CONSIGNE – Recopiez intégralement la critique de L'encre russe, de Tatiana de Rosnay, sans y modifier un seul mot ni un seul signe.

EXTRAIT CHOISI –

※ ※ ※

A l’encre russe, de Tatiana de Rosnay

Je retrouve Tatiana de Rosnay, après ma lecture du Cœur d’une autre, il y a quelques temps déjà. Aujourd’hui, je vais vous parler de L’encre russe, qui a élu domicile dans ma bibliothèque depuis plusieurs mois et méritait d’en sortir.

L’histoire ne peut se résumer en une seule phrase. L’action se déroule dans un hôtel luxueux dans un lieu paradisiaque de la côte italienne. Nicolas Kolt, écrivain, y réside pour le week-end avec sa compagne Malvina. Il n’aime pas cette jeune fille comme il devrait l’aimer, mais ses sentiments se sont affadis depuis sa rupture avec son ex. Nicolas a trouvé le succès et la richesse grâce à son roman L’Enveloppe qui a battu tous les scores de ventes internationaux. Il y raconte un secret de famille, inspiré de sa propre histoire : son père, disparu en mer alors qu’il était enfant, avait en réalité des parents russes. Nicolas Duhamel, de son vrai nom, décide alors de choisir pour nom de plume, le patronyme (un peu raccourci au passage) de son père.

Le motif de ces vacances au bord de mer : écrire. Cela fait des mois qu’il doit écrire son deuxième roman, il ballade tout le monde en faisant croire que tout va bien, mais en réalité, il n’est plus capable d’écrire.

Rien que ça, l’impossibilité d’écrire, c’est un fichtrement bon sujet de roman, surtout avec un personnage comme Nicolas, qu’on déteste un peu, mais qu’on ne peut s’empêcher d’aimer tout de même. Mais c’est sans compter sur l’ingéniosité de Tatiana de Rosnay qui ne va pas s’arrêter là. La figure du père et des origines russes vont hanter notre personnage. Il se questionnera sur sa relation aux femmes, à son ex, à Malvina. Et les choses ne vont pas se passer comme prévu à l’hôtel. Bref, il y a de quoi faire, il y a de quoi lire. J’ai beaucoup apprécié la fresque de tous ces personnages – et ils sont plutôt nombreux – qui est détaillée sans nous embrouiller ou nous noyer pour autant. L’auteure manie avec facilité les flash-back pour nous permettre de visiter le passé du héros, sans même s’en rendre compte. Les allers-retours entre le passé et le présent sont partout mais ne posent aucun problème de lecture.

※ ※ ※

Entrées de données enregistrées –
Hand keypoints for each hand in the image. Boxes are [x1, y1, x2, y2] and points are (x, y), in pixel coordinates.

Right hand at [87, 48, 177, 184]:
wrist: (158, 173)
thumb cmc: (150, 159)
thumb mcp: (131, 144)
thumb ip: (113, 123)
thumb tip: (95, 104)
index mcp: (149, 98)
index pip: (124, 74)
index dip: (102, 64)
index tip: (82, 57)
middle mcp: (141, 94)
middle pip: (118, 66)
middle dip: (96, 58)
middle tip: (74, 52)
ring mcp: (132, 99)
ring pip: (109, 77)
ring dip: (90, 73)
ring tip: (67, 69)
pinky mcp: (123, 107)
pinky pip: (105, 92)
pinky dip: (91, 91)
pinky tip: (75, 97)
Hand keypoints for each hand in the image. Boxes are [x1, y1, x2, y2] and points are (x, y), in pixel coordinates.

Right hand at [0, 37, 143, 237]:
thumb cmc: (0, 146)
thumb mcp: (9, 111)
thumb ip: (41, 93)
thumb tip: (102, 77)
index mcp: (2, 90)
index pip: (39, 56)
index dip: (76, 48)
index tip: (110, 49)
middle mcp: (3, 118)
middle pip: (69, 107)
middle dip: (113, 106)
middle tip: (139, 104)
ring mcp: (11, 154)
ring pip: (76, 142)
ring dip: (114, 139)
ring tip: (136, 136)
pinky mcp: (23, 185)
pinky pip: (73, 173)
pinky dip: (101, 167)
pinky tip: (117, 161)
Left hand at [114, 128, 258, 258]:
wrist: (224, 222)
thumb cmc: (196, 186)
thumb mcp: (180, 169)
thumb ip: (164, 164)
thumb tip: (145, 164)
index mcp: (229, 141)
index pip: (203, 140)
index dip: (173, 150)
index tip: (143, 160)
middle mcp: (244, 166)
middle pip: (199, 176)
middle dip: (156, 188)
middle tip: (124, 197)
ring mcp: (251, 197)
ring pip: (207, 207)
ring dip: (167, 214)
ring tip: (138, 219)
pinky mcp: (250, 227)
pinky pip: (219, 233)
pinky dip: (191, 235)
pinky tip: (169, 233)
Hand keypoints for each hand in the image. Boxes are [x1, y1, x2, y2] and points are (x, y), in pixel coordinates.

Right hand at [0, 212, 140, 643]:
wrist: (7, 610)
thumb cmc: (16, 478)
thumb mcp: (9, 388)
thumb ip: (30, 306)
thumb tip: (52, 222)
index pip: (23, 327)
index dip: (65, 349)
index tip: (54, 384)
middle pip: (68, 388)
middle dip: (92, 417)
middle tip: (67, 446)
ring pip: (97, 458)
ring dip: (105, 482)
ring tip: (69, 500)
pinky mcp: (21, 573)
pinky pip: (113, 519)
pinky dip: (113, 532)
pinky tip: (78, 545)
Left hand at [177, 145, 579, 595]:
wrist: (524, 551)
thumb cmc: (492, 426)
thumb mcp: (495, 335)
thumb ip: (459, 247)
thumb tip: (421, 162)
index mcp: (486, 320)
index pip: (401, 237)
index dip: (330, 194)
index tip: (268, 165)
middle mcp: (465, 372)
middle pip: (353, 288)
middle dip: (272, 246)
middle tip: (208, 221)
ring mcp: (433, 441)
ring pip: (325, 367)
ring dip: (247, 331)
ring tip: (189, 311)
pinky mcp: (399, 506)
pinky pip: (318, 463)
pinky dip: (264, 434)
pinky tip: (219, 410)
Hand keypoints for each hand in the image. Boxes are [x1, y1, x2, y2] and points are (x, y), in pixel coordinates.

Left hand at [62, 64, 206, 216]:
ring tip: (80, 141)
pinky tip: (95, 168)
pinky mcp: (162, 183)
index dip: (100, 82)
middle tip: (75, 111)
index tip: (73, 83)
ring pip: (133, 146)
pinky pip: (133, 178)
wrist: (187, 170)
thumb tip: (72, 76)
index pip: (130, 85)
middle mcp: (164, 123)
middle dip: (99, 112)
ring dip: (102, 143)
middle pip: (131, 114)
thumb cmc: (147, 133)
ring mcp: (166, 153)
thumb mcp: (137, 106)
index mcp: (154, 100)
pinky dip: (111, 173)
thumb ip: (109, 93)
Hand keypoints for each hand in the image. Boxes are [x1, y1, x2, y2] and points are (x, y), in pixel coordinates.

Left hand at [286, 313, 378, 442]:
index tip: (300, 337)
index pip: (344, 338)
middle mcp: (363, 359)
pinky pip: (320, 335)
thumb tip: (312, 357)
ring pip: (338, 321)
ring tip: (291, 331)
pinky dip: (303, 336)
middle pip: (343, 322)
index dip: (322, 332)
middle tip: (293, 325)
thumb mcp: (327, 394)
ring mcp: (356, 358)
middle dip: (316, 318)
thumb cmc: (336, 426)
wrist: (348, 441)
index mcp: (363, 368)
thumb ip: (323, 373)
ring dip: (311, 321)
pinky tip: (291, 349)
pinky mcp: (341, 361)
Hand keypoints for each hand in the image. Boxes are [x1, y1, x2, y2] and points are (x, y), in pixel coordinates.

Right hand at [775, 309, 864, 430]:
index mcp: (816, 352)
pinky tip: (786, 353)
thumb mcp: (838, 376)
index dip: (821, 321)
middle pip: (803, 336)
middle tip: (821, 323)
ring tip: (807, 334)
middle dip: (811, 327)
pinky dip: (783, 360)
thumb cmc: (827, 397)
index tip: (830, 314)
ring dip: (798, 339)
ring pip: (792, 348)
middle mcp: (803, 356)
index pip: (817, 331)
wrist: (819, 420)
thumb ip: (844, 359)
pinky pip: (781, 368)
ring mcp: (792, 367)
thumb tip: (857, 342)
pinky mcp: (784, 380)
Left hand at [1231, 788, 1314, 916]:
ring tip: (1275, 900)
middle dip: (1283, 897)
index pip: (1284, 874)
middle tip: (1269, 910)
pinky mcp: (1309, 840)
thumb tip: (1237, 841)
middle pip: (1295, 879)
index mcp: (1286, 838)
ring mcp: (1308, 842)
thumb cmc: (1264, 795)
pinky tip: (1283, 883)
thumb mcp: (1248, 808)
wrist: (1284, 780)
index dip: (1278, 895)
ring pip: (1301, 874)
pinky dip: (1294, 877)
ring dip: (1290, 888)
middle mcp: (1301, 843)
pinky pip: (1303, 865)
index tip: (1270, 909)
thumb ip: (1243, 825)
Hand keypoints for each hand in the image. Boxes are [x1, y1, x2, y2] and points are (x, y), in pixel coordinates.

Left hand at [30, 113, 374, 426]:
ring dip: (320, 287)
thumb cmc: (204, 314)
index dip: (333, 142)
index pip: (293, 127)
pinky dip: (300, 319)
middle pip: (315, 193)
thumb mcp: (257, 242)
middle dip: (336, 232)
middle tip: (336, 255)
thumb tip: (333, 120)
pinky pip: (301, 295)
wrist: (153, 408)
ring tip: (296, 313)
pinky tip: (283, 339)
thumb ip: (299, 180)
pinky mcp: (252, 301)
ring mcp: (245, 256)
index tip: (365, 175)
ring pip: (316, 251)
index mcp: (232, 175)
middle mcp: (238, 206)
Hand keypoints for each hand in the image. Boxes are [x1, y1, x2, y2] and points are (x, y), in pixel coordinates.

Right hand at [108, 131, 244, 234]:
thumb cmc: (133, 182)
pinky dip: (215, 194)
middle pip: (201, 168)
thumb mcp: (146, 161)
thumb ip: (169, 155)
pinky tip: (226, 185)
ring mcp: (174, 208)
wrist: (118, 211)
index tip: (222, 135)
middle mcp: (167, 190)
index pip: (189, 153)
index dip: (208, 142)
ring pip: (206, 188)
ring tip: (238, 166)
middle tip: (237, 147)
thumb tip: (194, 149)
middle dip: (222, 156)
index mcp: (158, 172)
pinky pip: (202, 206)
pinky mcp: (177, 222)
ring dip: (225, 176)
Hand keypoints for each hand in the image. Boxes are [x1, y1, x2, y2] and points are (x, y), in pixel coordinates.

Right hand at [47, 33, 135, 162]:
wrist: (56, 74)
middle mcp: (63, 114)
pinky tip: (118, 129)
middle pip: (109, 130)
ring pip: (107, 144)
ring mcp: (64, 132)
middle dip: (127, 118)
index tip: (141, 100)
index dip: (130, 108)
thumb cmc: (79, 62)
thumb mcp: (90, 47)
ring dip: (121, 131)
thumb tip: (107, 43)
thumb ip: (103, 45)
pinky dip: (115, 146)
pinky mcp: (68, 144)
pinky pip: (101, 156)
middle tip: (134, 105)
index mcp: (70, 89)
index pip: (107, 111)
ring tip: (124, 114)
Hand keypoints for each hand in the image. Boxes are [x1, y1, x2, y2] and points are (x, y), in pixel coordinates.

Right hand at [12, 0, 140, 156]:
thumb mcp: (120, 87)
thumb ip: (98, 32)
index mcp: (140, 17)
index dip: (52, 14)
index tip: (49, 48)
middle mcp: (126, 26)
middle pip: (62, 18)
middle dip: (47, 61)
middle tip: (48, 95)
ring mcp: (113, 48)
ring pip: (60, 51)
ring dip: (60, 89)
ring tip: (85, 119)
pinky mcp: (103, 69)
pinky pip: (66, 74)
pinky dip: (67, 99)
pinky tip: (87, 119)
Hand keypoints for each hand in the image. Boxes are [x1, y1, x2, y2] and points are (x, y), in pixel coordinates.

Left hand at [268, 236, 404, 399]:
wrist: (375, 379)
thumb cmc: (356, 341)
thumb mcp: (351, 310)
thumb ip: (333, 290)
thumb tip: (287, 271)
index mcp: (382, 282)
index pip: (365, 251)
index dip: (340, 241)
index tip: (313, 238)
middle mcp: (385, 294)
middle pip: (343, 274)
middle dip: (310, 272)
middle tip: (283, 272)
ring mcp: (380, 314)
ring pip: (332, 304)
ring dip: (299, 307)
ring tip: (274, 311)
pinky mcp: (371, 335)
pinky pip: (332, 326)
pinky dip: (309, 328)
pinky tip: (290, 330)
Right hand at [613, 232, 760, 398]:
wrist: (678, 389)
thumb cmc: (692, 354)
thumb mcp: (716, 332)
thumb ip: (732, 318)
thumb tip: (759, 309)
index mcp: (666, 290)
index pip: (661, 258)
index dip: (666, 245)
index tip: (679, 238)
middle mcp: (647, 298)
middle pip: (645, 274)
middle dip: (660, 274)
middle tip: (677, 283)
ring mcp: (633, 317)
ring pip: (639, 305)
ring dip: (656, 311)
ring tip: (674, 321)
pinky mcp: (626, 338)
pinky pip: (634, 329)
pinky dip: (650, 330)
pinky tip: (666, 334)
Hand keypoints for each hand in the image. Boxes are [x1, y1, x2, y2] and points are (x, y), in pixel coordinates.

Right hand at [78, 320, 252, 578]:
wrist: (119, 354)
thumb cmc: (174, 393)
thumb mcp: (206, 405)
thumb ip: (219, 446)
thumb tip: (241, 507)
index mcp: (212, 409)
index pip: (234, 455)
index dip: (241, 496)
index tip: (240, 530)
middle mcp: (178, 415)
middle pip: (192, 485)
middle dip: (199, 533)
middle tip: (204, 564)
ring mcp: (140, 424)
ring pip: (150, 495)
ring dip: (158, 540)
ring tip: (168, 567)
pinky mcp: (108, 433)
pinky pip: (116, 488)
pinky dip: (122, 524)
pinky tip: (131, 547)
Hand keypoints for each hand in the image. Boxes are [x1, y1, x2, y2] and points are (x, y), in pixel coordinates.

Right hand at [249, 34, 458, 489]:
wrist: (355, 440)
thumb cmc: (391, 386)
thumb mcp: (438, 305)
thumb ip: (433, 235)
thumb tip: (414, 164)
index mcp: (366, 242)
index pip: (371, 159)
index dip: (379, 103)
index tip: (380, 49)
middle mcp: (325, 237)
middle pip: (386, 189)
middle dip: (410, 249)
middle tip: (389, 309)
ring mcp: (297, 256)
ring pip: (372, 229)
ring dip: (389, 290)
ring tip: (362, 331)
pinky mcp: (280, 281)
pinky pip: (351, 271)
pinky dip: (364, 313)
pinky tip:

※ ※ ※

RÉPONSE –
A l’encre russe, de Tatiana de Rosnay

Je retrouve Tatiana de Rosnay, après ma lecture du Cœur d’une autre, il y a quelques temps déjà. Aujourd’hui, je vais vous parler de L’encre russe, qui a élu domicile dans ma bibliothèque depuis plusieurs mois et méritait d’en sortir.

L’histoire ne peut se résumer en une seule phrase. L’action se déroule dans un hôtel luxueux dans un lieu paradisiaque de la côte italienne. Nicolas Kolt, écrivain, y réside pour le week-end avec sa compagne Malvina. Il n’aime pas cette jeune fille comme il devrait l’aimer, mais ses sentiments se sont affadis depuis sa rupture avec son ex. Nicolas a trouvé le succès et la richesse grâce à son roman L’Enveloppe qui a battu tous les scores de ventes internationaux. Il y raconte un secret de famille, inspiré de sa propre histoire : son père, disparu en mer alors qu’il était enfant, avait en réalité des parents russes. Nicolas Duhamel, de son vrai nom, décide alors de choisir pour nom de plume, le patronyme (un peu raccourci au passage) de son père.

Le motif de ces vacances au bord de mer : écrire. Cela fait des mois qu’il doit écrire son deuxième roman, il ballade tout le monde en faisant croire que tout va bien, mais en réalité, il n’est plus capable d’écrire.

Rien que ça, l’impossibilité d’écrire, c’est un fichtrement bon sujet de roman, surtout avec un personnage comme Nicolas, qu’on déteste un peu, mais qu’on ne peut s’empêcher d’aimer tout de même. Mais c’est sans compter sur l’ingéniosité de Tatiana de Rosnay qui ne va pas s’arrêter là. La figure du père et des origines russes vont hanter notre personnage. Il se questionnera sur sa relation aux femmes, à son ex, à Malvina. Et les choses ne vont pas se passer comme prévu à l’hôtel. Bref, il y a de quoi faire, il y a de quoi lire. J’ai beaucoup apprécié la fresque de tous ces personnages – et ils sont plutôt nombreux – qui est détaillée sans nous embrouiller ou nous noyer pour autant. L’auteure manie avec facilité les flash-back pour nous permettre de visiter le passé du héros, sans même s’en rendre compte. Les allers-retours entre le passé et le présent sont partout mais ne posent aucun problème de lecture.